2. Before 20 September 6 pm, exchanges shall determine a bank account, which will be used for depositing user funds. All other accounts in banks and other non-bank payment service providers shall be canceled and reported to the Business Management Department of People’s Bank of China.
3. Before 15 September midnight, exchanges shall publish closing announcements, and announce a schedule to stop the trading of all virtual currencies. New user registration shall be stopped immediately after the announcement.
4. Shareholders, cotrollers, executives, and core financial and technical staff of exchanges shall cooperate fully with authorities during the clearing, while staying in Beijing.5. Exchanges shall report their developments daily to local authorities before the clearing is completed.
6. Exchanges shall save all user trading and holding data, and send it to local authorities immediately in DVDs.”
Three exchanges that have announced their closure so far are BTCC, viaBTC and Yunbi. Other exchanges like Huobi and OKCoin have indicated they will halt Bitcoin-to-fiat trading whilst continuing altcoin trading.
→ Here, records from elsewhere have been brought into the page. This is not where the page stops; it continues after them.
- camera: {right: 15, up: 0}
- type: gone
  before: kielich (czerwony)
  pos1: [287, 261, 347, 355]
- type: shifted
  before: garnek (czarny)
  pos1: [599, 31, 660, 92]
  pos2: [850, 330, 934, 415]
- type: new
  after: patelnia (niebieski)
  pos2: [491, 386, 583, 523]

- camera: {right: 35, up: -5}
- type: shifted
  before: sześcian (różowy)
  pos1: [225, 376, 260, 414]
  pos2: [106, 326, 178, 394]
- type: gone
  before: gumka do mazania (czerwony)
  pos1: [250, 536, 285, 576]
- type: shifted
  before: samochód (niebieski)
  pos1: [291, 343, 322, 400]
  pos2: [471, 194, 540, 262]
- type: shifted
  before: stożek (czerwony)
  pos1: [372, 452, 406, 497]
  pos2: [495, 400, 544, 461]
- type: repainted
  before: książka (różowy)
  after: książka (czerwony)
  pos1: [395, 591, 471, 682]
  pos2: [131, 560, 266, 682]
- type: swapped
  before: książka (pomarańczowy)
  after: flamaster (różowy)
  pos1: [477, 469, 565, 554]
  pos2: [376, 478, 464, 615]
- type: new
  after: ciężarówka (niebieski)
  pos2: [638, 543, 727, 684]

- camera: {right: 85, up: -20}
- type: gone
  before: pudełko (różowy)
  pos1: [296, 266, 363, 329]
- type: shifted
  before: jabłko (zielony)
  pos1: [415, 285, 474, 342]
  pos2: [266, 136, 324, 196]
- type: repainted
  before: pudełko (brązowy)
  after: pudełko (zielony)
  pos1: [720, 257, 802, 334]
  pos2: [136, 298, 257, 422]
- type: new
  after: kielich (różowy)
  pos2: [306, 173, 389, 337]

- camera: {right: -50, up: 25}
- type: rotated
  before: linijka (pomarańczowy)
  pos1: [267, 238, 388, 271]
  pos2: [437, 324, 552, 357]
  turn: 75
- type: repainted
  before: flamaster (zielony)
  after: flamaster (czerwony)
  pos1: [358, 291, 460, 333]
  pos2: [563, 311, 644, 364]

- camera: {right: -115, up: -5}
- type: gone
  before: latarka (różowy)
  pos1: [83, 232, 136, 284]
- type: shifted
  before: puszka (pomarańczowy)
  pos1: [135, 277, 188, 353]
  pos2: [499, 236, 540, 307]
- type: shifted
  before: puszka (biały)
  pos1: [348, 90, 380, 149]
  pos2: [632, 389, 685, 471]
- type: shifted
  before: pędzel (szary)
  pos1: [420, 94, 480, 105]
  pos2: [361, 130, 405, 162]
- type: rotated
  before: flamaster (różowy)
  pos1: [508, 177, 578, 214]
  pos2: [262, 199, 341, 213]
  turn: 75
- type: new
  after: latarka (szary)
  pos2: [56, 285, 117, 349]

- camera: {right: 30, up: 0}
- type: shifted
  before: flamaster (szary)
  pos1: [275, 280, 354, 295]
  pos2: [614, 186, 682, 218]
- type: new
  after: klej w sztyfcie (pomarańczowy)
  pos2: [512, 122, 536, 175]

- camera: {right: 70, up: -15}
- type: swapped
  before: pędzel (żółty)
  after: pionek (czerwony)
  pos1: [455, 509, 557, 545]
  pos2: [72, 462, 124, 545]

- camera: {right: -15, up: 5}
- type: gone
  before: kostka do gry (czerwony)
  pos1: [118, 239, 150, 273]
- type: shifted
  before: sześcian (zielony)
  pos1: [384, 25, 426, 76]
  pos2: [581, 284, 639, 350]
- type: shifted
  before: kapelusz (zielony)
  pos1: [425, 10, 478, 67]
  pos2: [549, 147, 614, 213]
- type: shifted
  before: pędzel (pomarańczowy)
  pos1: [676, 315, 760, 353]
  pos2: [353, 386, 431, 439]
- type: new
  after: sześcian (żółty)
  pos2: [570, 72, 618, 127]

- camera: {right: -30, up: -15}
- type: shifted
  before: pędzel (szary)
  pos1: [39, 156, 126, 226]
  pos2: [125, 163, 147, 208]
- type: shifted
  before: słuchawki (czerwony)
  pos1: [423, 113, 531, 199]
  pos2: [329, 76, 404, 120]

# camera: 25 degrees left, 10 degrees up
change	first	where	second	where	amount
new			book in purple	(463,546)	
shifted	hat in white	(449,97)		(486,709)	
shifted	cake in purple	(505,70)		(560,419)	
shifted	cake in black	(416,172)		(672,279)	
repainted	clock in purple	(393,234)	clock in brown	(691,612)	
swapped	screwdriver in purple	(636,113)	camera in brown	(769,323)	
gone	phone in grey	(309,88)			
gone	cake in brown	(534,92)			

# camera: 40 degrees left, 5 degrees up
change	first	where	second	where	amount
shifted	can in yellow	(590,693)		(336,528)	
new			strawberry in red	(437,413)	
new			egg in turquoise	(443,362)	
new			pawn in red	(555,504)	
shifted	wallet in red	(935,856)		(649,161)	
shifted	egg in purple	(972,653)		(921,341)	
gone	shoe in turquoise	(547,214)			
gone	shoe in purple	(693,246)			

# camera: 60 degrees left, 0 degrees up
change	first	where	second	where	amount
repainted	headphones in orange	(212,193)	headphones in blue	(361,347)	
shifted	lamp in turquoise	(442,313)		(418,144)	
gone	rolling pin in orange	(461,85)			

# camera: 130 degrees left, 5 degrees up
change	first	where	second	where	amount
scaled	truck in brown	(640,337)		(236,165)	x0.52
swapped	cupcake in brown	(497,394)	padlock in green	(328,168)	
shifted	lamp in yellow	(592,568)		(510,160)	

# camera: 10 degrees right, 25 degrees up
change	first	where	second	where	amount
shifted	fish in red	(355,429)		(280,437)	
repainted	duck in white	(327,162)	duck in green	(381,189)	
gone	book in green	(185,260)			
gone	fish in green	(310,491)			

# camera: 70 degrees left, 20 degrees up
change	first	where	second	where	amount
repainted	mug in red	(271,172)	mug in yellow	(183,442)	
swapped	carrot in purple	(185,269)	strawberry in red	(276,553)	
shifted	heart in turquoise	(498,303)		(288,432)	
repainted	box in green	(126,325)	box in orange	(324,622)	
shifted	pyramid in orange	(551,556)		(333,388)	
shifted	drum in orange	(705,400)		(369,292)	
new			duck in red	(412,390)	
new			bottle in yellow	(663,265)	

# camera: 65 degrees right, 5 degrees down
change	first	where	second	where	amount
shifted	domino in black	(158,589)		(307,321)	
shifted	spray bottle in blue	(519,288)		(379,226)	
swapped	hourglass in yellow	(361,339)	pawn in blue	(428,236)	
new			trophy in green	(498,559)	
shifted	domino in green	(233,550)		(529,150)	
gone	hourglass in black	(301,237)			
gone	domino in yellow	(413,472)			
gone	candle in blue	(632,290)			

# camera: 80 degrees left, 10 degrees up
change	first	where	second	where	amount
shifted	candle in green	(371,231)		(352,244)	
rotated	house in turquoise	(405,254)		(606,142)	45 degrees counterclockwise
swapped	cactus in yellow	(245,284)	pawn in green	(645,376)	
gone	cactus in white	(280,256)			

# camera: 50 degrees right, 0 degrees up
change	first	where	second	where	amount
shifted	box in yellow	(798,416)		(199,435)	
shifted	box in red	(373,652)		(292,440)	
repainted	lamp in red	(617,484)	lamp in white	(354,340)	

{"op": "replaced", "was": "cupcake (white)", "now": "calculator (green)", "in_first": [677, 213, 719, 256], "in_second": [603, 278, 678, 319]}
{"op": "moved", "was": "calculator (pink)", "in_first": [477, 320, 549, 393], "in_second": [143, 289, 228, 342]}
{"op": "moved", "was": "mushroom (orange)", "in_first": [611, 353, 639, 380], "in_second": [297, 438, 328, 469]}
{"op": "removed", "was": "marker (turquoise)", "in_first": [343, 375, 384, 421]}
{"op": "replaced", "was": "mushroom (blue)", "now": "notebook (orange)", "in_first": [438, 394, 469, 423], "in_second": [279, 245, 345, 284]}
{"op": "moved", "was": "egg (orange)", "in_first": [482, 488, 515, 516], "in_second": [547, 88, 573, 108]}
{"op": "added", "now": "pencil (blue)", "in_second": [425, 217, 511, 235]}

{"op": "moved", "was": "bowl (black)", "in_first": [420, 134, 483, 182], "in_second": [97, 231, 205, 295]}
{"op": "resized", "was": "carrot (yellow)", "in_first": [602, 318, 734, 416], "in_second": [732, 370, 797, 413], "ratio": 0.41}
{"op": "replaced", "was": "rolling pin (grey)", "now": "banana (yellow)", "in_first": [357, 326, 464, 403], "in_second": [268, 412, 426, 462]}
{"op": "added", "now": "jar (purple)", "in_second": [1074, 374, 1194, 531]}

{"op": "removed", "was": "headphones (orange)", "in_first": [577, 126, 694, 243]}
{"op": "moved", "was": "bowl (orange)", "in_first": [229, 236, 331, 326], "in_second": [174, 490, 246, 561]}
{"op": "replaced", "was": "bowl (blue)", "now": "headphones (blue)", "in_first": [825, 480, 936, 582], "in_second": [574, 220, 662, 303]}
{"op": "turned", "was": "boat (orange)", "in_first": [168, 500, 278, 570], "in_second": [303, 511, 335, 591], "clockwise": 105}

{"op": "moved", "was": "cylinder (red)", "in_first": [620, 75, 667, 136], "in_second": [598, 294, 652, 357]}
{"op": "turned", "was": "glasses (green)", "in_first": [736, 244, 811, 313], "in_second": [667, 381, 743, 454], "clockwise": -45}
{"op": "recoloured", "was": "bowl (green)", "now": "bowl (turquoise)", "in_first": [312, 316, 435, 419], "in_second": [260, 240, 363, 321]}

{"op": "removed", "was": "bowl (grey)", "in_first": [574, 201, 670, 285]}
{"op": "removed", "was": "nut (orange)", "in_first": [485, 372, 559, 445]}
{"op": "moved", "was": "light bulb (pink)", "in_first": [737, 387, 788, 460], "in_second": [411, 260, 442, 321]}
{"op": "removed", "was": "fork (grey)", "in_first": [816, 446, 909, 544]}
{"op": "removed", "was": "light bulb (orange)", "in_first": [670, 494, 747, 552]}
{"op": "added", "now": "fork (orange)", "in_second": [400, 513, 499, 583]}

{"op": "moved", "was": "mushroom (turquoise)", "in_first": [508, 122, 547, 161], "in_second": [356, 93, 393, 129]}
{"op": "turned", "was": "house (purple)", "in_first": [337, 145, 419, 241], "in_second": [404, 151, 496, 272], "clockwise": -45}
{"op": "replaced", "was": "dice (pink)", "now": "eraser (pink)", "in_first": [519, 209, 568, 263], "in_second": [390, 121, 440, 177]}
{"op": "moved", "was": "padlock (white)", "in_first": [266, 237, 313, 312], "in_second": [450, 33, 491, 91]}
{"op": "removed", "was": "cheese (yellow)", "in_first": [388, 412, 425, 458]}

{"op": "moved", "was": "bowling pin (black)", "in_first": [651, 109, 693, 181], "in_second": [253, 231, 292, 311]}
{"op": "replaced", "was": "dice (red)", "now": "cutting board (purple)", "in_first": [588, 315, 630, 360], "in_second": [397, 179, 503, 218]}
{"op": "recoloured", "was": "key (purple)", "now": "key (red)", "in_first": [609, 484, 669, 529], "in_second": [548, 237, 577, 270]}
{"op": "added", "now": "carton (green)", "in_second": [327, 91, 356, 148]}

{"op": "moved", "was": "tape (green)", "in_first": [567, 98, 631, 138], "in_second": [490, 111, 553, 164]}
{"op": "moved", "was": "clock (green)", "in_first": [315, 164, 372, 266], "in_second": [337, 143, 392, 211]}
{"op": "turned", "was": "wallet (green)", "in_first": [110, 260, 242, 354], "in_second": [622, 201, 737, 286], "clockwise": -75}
BTCChina Exchange and BTCChina Blockchain+ have enough funds to accommodate all customer withdrawals, including CNY, BTC, LTC, BCC, & ETH
— BTCC (@YourBTCC) September 15, 2017
The latest developments come following the news of the People’s Bank of China halting all ICOs (Initial Coin Offerings) in the country until a clear regulatory framework can be built for them. According to the People’s Bank of China, the selling of decentralized tokens is “illegal and disruptive to economic and financial stability”.
China, being the setter of trends in the Asian cryptocurrency markets, may just be setting the stone for more regulations and closures in other countries. South Korea, for example, announced they are closely monitoring the ICOs and stated in a meeting there may be possible regulations.
The current events unfolding are as shocking as they are sudden. Almost overnight, the cryptocurrencies landscape has changed and now we are potentially moving into a new phase. While China does not hold the top volume spot anymore, that award goes to Japan and South Korea, the moves the Chinese government is making may cause a ripple effect.
Lead developer of Komodo JL777, who is creating a dICO (decentralized Initial Coin Offering) and Atomic Swap platform to fight back against recent regulations had this to say:
“China’s actions show how dangerous it is to believe that governments will act rationally when it comes to cryptocurrencies. If a country is in a difficult situation it can always just print more money, but cryptocurrencies are changing that equation. It used to take an entire country to print money, now any small group is able to issue new crypto with a (d)ICO. We will go from having dozens of very large fiats to thousands or even millions of different cryptos. Hopefully, it will be a smooth transition.”
As a result of the recent actions by the authorities in China, the Bitcoin price has plummeted dramatically with BTC dropping $1000 in one week. This is unfortunate due to the incredible buy support in recent months that has pushed Bitcoin to new all-time highs. While China’s moves on Bitcoin exchanges may be scary for investors, we may be seeing a nice recovery in the works.